Base metals declined over the month, with the LME Metals Index falling 3.3%. Nickel (-8.3%), copper (-6.3%) and aluminum (-2.5%) led the declines, while tin (+5.8%), lead (+4.7%) and zinc (+3.4%) rose. Iron ore inched down 0.7% to US$59.0/mt. China’s activity indicators were generally softer than expected and inventories at ports rose above the long-term average on a days-of-supply basis and in absolute terms. Oil prices staged a strong recovery in August following July’s swoon. Brent rose 10.8% to $47.0/bbl. A reason being posited for the sharp rally is an end to hedging activity being undertaken by Mexico. Gold traded down 3.1% to $1309.0/oz. Demand for bullion through exchange-traded products slowed and gold futures fell, which is the first August decline since 2009.
   

Outlook

The August results season disappointed in aggregate as earnings misses dominated and earnings growth forecasts again looking overly optimistic with market consensus growth ~10% for FY17 and ~8% for FY18. Given that the Australian equity market had outperformed most other markets in the eight months leading into reporting season, with no earnings growth to show the market took a breather. While better consensus earnings are again forecast in FY17, the usual trend is that growth is still unlikely to be that strong. Consensus is currently looking for ~7% earnings growth in FY17, which is quite a low number for this time of year as of course earnings tend to be downgraded over the year – at least that’s been the case for the past six years in a row.

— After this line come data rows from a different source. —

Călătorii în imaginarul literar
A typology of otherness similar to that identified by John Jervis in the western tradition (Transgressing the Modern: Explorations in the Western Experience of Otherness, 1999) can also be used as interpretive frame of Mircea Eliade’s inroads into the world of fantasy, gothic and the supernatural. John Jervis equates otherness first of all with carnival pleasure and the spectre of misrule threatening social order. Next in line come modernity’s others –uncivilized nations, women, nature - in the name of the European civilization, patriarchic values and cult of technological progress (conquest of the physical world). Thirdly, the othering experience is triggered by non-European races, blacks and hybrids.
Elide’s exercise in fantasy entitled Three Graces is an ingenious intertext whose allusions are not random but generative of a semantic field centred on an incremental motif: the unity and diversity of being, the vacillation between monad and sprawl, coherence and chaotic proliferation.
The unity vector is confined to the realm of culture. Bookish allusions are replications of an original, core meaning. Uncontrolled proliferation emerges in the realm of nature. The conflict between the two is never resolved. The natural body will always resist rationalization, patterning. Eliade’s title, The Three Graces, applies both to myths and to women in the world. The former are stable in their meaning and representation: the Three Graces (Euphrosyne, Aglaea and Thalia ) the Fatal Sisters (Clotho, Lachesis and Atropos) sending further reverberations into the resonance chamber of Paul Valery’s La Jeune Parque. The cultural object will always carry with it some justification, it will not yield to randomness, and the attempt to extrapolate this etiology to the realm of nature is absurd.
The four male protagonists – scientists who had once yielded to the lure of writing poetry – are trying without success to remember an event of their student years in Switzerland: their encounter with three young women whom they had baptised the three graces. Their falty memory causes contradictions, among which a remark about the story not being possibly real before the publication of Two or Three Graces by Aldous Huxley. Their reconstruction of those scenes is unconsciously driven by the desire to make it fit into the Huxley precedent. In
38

Much of the recent revision cycle in market earnings has been driven by resources, given the large swings in commodity prices and the leveraged impact that has on earnings. June half resource earnings were down ~25% year-on-year, which is not as bad as the December half. Whilst current spot commodity prices may imply some upgrades to consensus forecasts for the first time in years, we’re not especially confident that spot pricing holds but this still highlights the reduced downside risk to earnings so at least the market revisions over FY17 may be less than last year.

Despite the absence of strong growth expectations, the market PE at ~16x has nonetheless moved back up, to around the top of its range over recent decades (outside of the tech boom of the early 2000s), with the impetus of the increasingly low interest rates in place. Whilst further rate cuts could provide the answer to supporting current market valuations a little more, we are relatively sanguine about expectations for the market in the next 12 months given our doubts about current earnings growth expectations.

We have taken profits on some our exposure to a weaker AUD/USD but still hold a number of stocks with USD earnings exposure. We are focused on high quality domestic industrials and other specific active sector positioning includes being underweight the industrials (still holding no mining services stocks) and consumer staples stocks. We have begun to increase our weightings in non- resource material stocks. We also remain overweight the healthcare, telecommunications and utilities sectors.